The Basic falls second behind “Frat Star” in the ranking of most common Student Transmitted Personas. Much like the flu, different strains of Basic come out every year. For example, Uggs and leisure jumpsuits defined the Basic of the early 2000s. The 90’s strain included symptoms like a fondness for Beanie Babies and overuse of plastic butterfly hair clips.
How might you determine if you’ve contracted the Basic? Professionals say that a good test to gauge whether you have the 2015 strain is to see whether you can name every song off Taylor Swift‘s 1989 in consecutive order. Welcome to New York, Blank Space, Style, Out Of The… oh no.
When you go to a school where every pair of Lululemon leggings is accompanied by a neutral-colored Longchamp tote, catching a slight case of the Basic is nearly inevitable. I was well aware of this before coming to school, and upon arriving to campus for my freshman year I was determined to avoid it at all costs. I’ve always been attracted to the Alternative and figured college was the perfect time to establish a unique identity—become a girl no one else could be or imitate.

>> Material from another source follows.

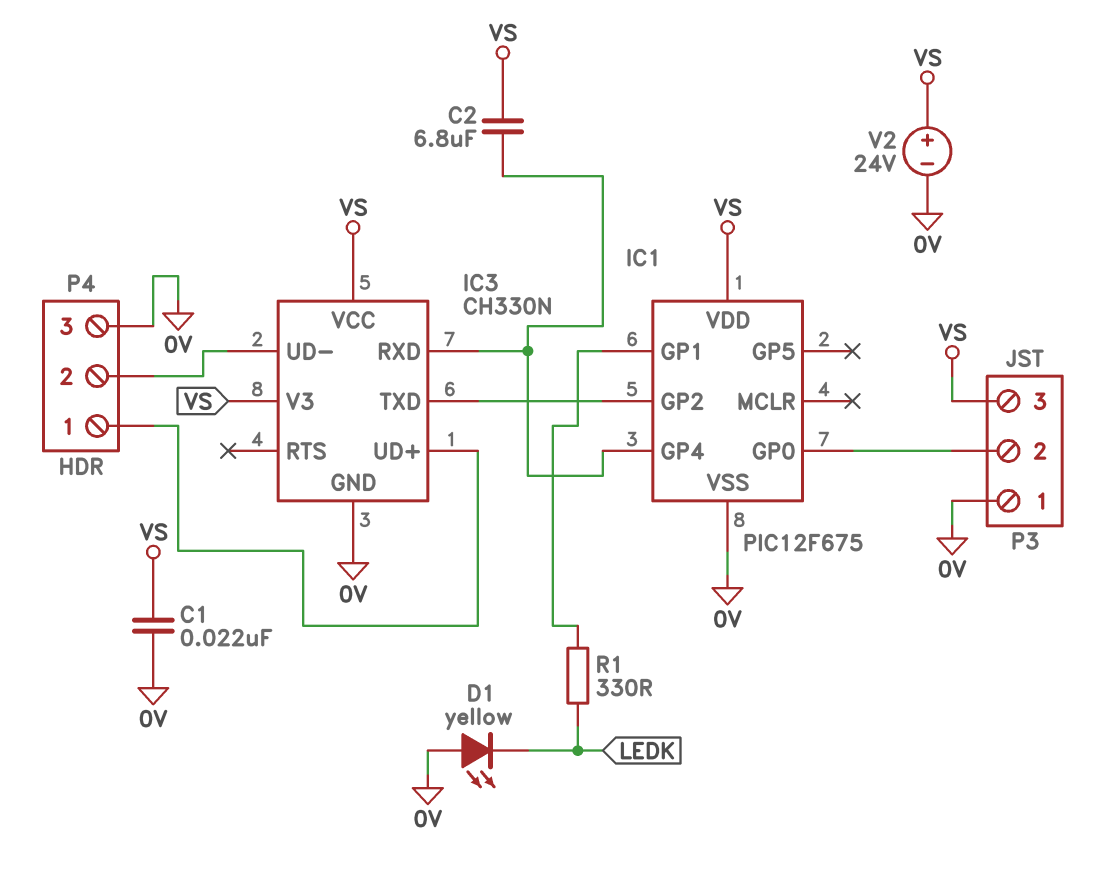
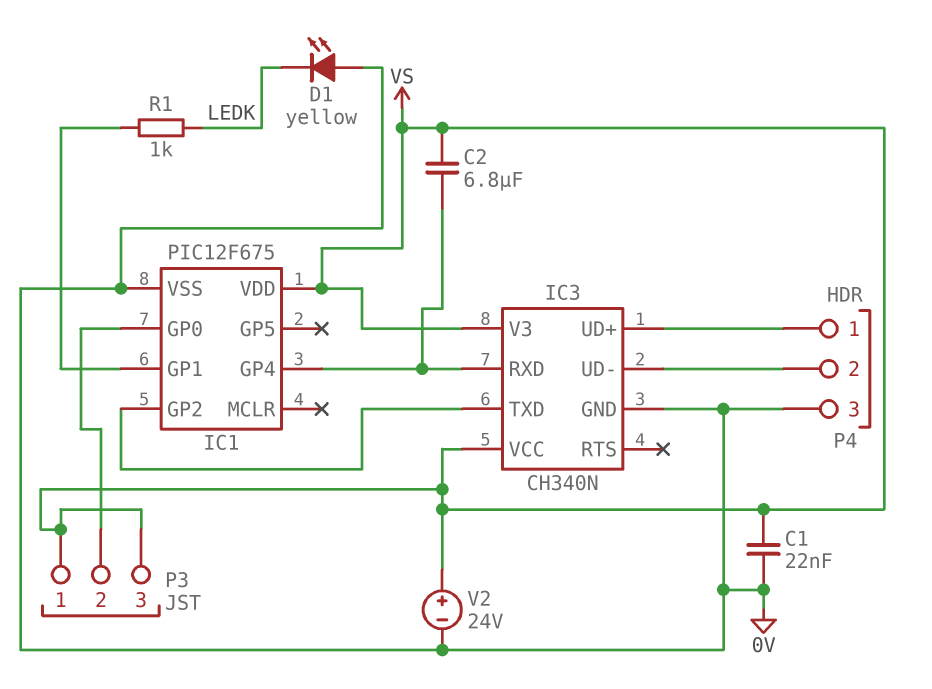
IC3: CH330N -> CH340N
P3 pin 1: 0V -> VS
R1: 330 (IC1/GP1, LEDK) -> 1k (IC1/GP1, LEDK)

Rules I set for myself were as follows: never use emoticons or abbreviations when texting, never wear anything monogrammed and never use a Mean Girls quote in everyday conversation. Purposefully expanding my music collection beyond the top 40 and spending a significant portion of my summer savings on bizarre thrift store clothing, I entered college a pseudo-hipster.
I remember the day I caught the Basic. During the fall of my freshman year, my theology professor was lecturing on unconditional love and played 20 minutes of Titanic as part of his lecture. Those 20 minutes of class left me in tears. I ran back to my dorm room and begged my roommate to watch the whole movie with me. Though she had seen it to the point of being able to recite every line by heart, she eagerly agreed. After finally reaching my peace with how Rose and Jack’s fate played out, I looked down with bloodshot eyes at the tissues thrown about our futon, wondering what to do next. Before I knew it, I was in Starbucks taking my first sip of what I now know as the Nectar of the Gods— the Pumpkin Spice Latte.
Fast forward a few years, and I now have a favorite Instagram filter (X Pro II). I wear Hunter boots every time my iPhone weather app forecasts rainy weather. One of the only times I’ve ever skipped class was so I could have a few extra hours to finish homework…so that I wouldn’t have to be in the library while The Bachelor was on that night. A couple of weeks after I paid $65 dollars to sit in the last section of T-Swift’s 1989 concert, I went to the One Direction concert and felt burning jealousy towards the 15-year-old who caught Harry Styles’ empty water bottle.
Recently, I caught a glimpse of myself in a Starbucks window. My reflection was dressed in an oversized flannel paired with purposely torn blue jeans. A gold necklace personalized with my initials engraved in cursive hung around my neck. I hadn’t done a very good job keeping my alternative agenda. I’ve caught the college Basic, and it doesn’t look like my PH level will be dropping anytime soon.